Sam Gleaves and Ethan Hamblin
Heritage, Sexuality and Country Music As An Axis for Life:
A Down Home Diva Cosmology
written on the Down Home Diva’s two year anniversary, January 18, 2014
Sam Gleaves (l) and Ethan Hamblin (r) are The Down Home Divas
Verse 1: Definitions
Down Home Diva (dau̇n ˈhōm ˈdē-və) proper noun, abbrev. DHD – a confident, strong-willed, and often outspoken individual, shamelessly proud of heritage, and able to use all gifts for the greater good. The DHD is often self reliant, loud, frustrated, inspirational, high-powered, and larger-than-life. Though DHDs always keeps everyone’s best interests at heart, they are often well versed in the art of “talking bad about people.” The DHD is either gay or a gay magnet. The Down Home Diva is frequently Appalachian or Southern, but DHDs are from all places and come in all sizes, creeds, genders, colors, and faiths.
Fabu-lachian (ˈfa-byə -ˈlā-ch-ən) proper noun, adjective – fabulous and Appalachian, a term used by the country queer community to embrace their experiences where gender identity, sexuality and heritage are one.

Entries shown:
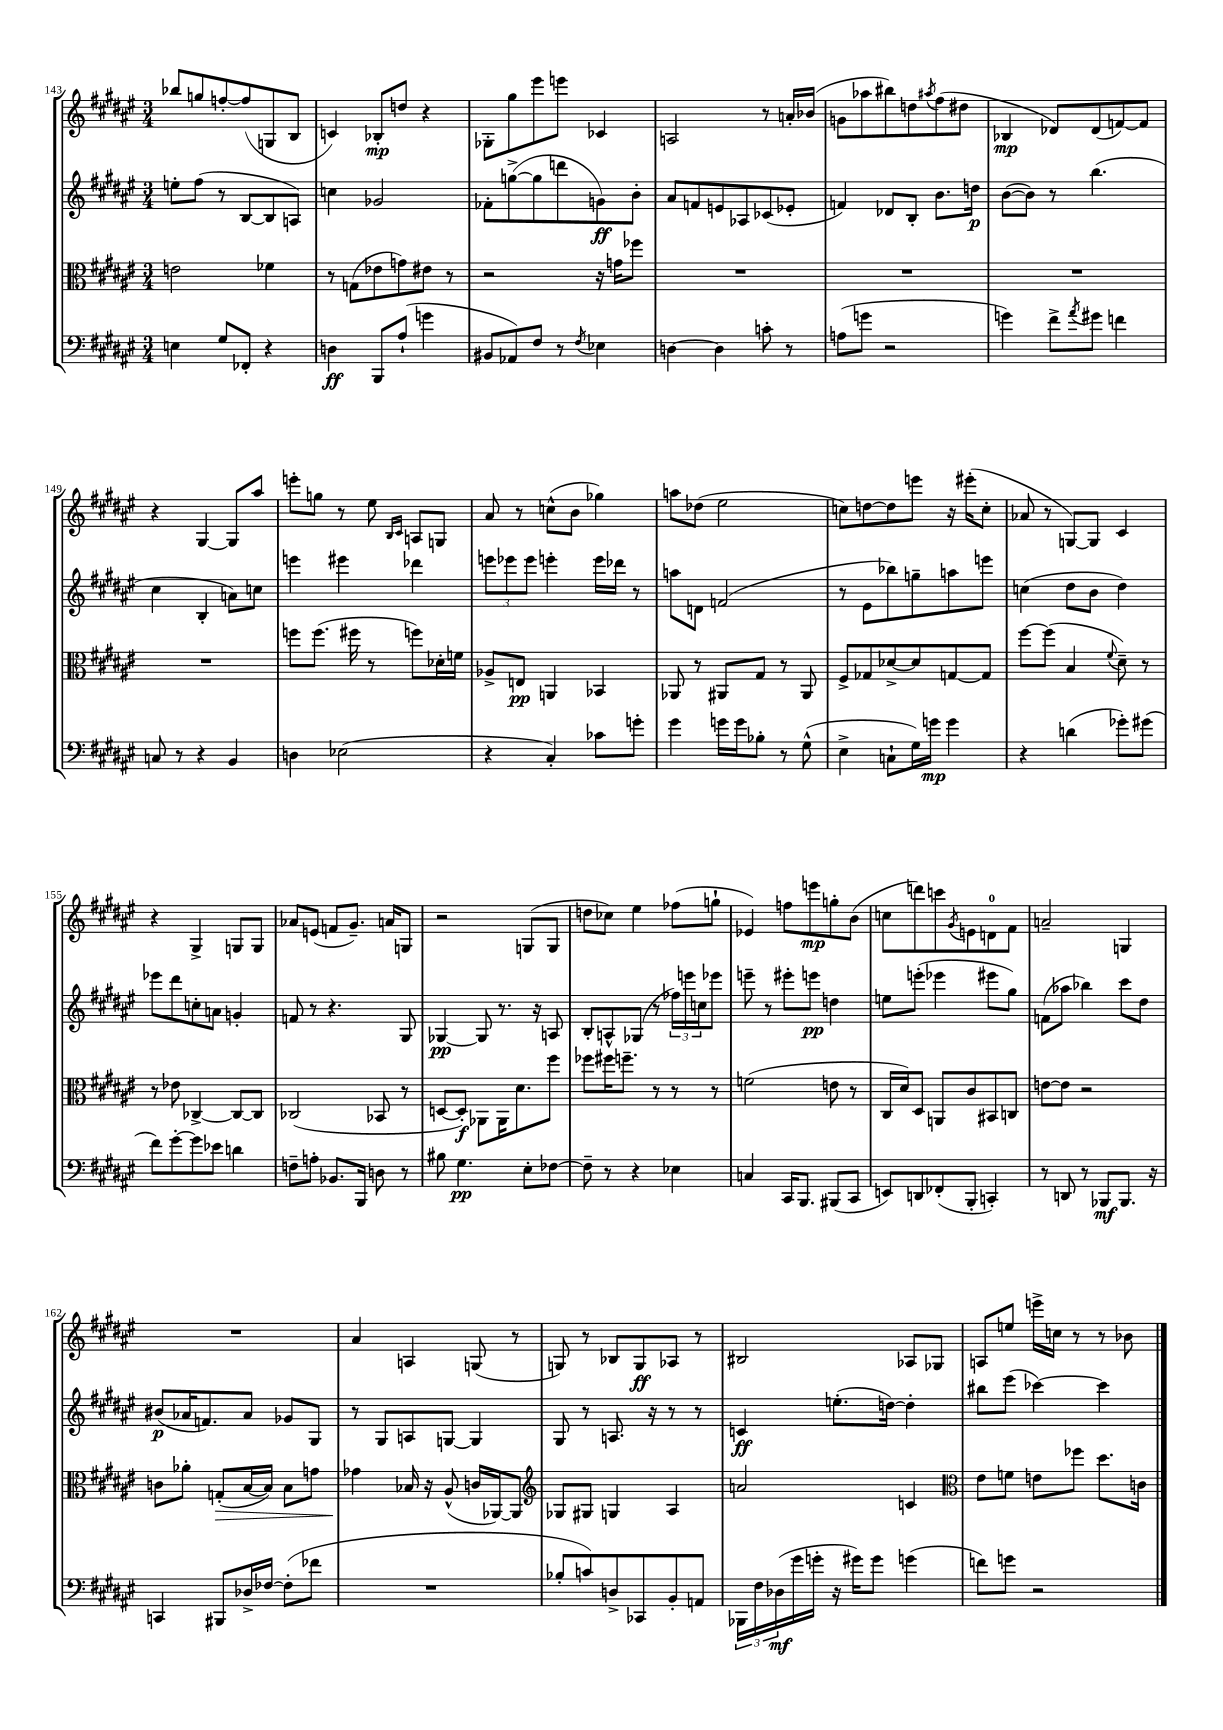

**kern	**kern	**kern	**kern
*staff4	*staff3	*staff2	*staff1
*clefF4	*clefC3	*clefG2	*clefG2
*k[f#c#g#d#a#e#]	*k[f#c#g#d#a#e#]	*k[f#c#g#d#a#e#]	*k[f#c#g#d#a#e#]
*M3/4	*M3/4	*M3/4	*M3/4
4E	2e	8ee'	8bb-
.	.	(8ff#	8gg
8G#	.	8r	[8ff'
8FF-'	.	[8B	(8ff]
4r	4f-	8B]	8G
.	.	8A)	8B
=	=	=	=
4D	8r	4cc	4c)
.	(8G	.	.
8BBB	8e-	2g-	8B-'
(8A#`	8g)	.	8dd
4g	8e#	.	4r
.	8r	.	.
=	=	=	=
8BB#	2r	8f-'	8G-'
8AA-)	.	([8gg^	8gg#
8F#	.	8gg]	8eee#
8r	.	8ddd	8eee
8qF#	.	.	.
4E-	16r	8g)	4c-
.	16g	.	.
.	8ff-	8b'	.
=	=	=	=
[4D	2.r	8a#	2A
.	.	8f	.
4D]	.	8e	.
.	.	8A-	.
8c'	.	(8c-	8r
8r	.	8e-'	16a'
.	.	.	(16b-
=	=	=	=
(8A	2.r	4f)	8g
8g	.	.	8aa-
2r	.	8d-	8bb#)
.	.	8B'	8dd
.	.	.	8qaa#
.	.	8.b	(8ff#
.	.	.	8dd#
.	.	16dd	.
=	=	=	=
4g)	2.r	([8b	4B-
.	.	8b])	.
8f#^	.	8r	8d-)
8qa#	.	.	.
8g#	.	(4.bb	(8d-
4f	.	.	[8f)
.	.	.	8f]
=	=	=	=
8C	2.r	4cc#	4r
8r	.	.	.
4r	.	4B'	[4G#
4BB	.	8a)	8G#]
.	.	8cc	8aa#
=	=	=	=
4D	8ff	4eee	8eee'
.	(8.ff	.	8gg
(2E-	.	4eee#	8r
.	16ff#	.	.
.	8r	.	8ee#
.	.	.	16qqB
.	.	.	16qqc#
.	8ff)	4ddd-	8A
.	16d-'	.	8G
.	16f	.	.
=	=	=	=
4r	8A-^	12eee	8a#
.	.	12eee-	.
.	8E	.	8r
.	.	12eee-	.
4C#')	4AA	4eee'	(8cc^^
.	.	.	8b
8c-	4BB-	16eee	4gg-)
.	.	16ddd-	.
8g'	.	8r	.
=	=	=	=
4g#	8AA-	8aa	8aa
.	8r	8d	(8dd-
16g	8AA#	(2f	2ee#
16g	.	.	.
8B-'	8G#	.	.
8r	8r	.	.
(8G#^^	8AA#	.	.
=	=	=	=
4E#^	8F#^	8r	8cc)
.	8G-	8e#	[8dd
8C`	[8d-^	8bb-)	8dd]
16G#)	8d-]	8gg~	8eee
16g	.	.	.
4g	[8G	8aa	16r
.	.	.	(16eee#'
.	8G]	8eee	8cc'
=	=	=	=
4r	[8ff#	(4cc	8a-
.	(8ff#]	.	8r
(4d	4B	8dd#	[8G)
.	.	8b	8G]
.	8qqf#	.	.
8g-')	8d#~)	4dd#)	4c#
(8g#	8r	.	.
=	=	=	=
8f#)	8r	8eee-	4r
[8g#'	8e-	8ddd#	.
8g#]	[4C-^	8cc'	4G#^
8e-	.	8a	.
4d	8C-_	4g'	8G
.	8C-]	.	8G
=	=	=	=
8F~	(2C-	8f	8a-
8A'	.	8r	(8e
8.BB-	.	4.r	8f
.	.	.	8.g#~)
16BBB	.	.	.
8D	8BB-	.	.
.	.	.	16a
8r	8r	8G#	8G
=	=	=	=
8B#	[8D	[4G-	2r
4.G#	8D'])	.	.
.	8AA-	8G-]	.
.	16AA-	8.r	.
.	8.d#	.	.
8E#'	.	.	(8G
.	.	16r	.
[8F-	8ff#	8A	8G
=	=	=	=
8F-~]	8ff-	8B'	8dd
8r	16ff#	8A^^	8cc-)
.	8.ff~	.	.
4r	.	(8G-	4ee#
.	8r	8r	.
4E-	8r	24ff-)	(8ff-
.	.	24eee	.
.	.	24cc	.
.	8r	8eee-	8gg`
=	=	=	=
4C	(2f	8eee~	4e-)
.	.	8r	.
16CC#	.	8eee#'	8ff
8.BBB	.	.	.
.	.	8eee	8eee
(8BBB#	8e	4dd	8gg'
8CC#	8r	.	(8b
=	=	=	=
8EE)	16C#	8ee	8cc
.	16d#)	.	.
8DD	8D#	(8eee'	8ddd)
(8FF-'	8AA	4eee-	8ccc
.	.	.	8qg#
8BBB'	8c#	.	8e
4CC')	8BB#	8eee#	8d
.	8C	8gg#)	8f#
=	=	=	=
8r	[8e	(8f	2a~
8DD	8e]	8aa-	.
8r	2r	4bb-)	.
8BBB-	.	.	.
8.BBB-	.	8ccc#	4G
.	.	8dd#	.
16r	.	.	.
=	=	=	=
4CC	8c	(8b#	2.r
.	8a-'	16a-	.
.	.	8.f)	.
8BBB#	(8G'	.	.
16D-^	[16B	8a-	.
[16F-	16B])	.	.
(8F-']	8B	8g-	.
8f-	8g	8G#	.
=	=	=	=
2.r	4g-	8r	4a#
.	.	8G#	.
.	16B-	8A	4A
.	16r	.	.
.	(8A#^^	[8G	.
.	16c	4G]	(8G
.	[16AA-)	.	.
.	8AA-]	.	8r
=	=	=	=
*	*clefG2	*	*
8B-'	8G-	8G#	8G)
8c)	8G#	8r	8r
8D^	4G	8.A	8B-
8CC-	.	.	8G
.	.	16r	.
8BB'	4A#	8r	8A-
8AA	.	8r	8r
=	=	=	=
24BBB-	2a	4c	2B#
24F#	.	.	.
(24D-	.	.	.
16g#	.	.	.
16g'	.	.	.
16r	.	(8.ee'	.
16g#)	.	.	.
8g#	.	.	.
.	.	[16dd)	.
(4g	4c	4dd']	8A-
.	.	.	8G-
=	=	=	=
*	*clefC3	*	*
8f)	8e#	8bb#	8A
8g	8f	(8eee#	8ee
2r	8e	[4ccc-)	16eee^
.	.	.	16cc
.	8ff-	.	8r
.	8.dd#	4ccc-]	8r
.	.	.	8b-
.	16c	.	.
==	==	==	==
*-	*-	*-	*-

Exercise directions: Extract, word for word, the part of the Down Home Diva essay from "Sam Gleaves and" up to and including "colors, and faiths.". Nothing in the rows is needed for this work.

Written solution:
Sam Gleaves and Ethan Hamblin
Heritage, Sexuality and Country Music As An Axis for Life:
A Down Home Diva Cosmology
written on the Down Home Diva’s two year anniversary, January 18, 2014
Sam Gleaves (l) and Ethan Hamblin (r) are The Down Home Divas
Verse 1: Definitions
Down Home Diva (dau̇n ˈhōm ˈdē-və) proper noun, abbrev. DHD – a confident, strong-willed, and often outspoken individual, shamelessly proud of heritage, and able to use all gifts for the greater good. The DHD is often self reliant, loud, frustrated, inspirational, high-powered, and larger-than-life. Though DHDs always keeps everyone’s best interests at heart, they are often well versed in the art of “talking bad about people.” The DHD is either gay or a gay magnet. The Down Home Diva is frequently Appalachian or Southern, but DHDs are from all places and come in all sizes, creeds, genders, colors, and faiths.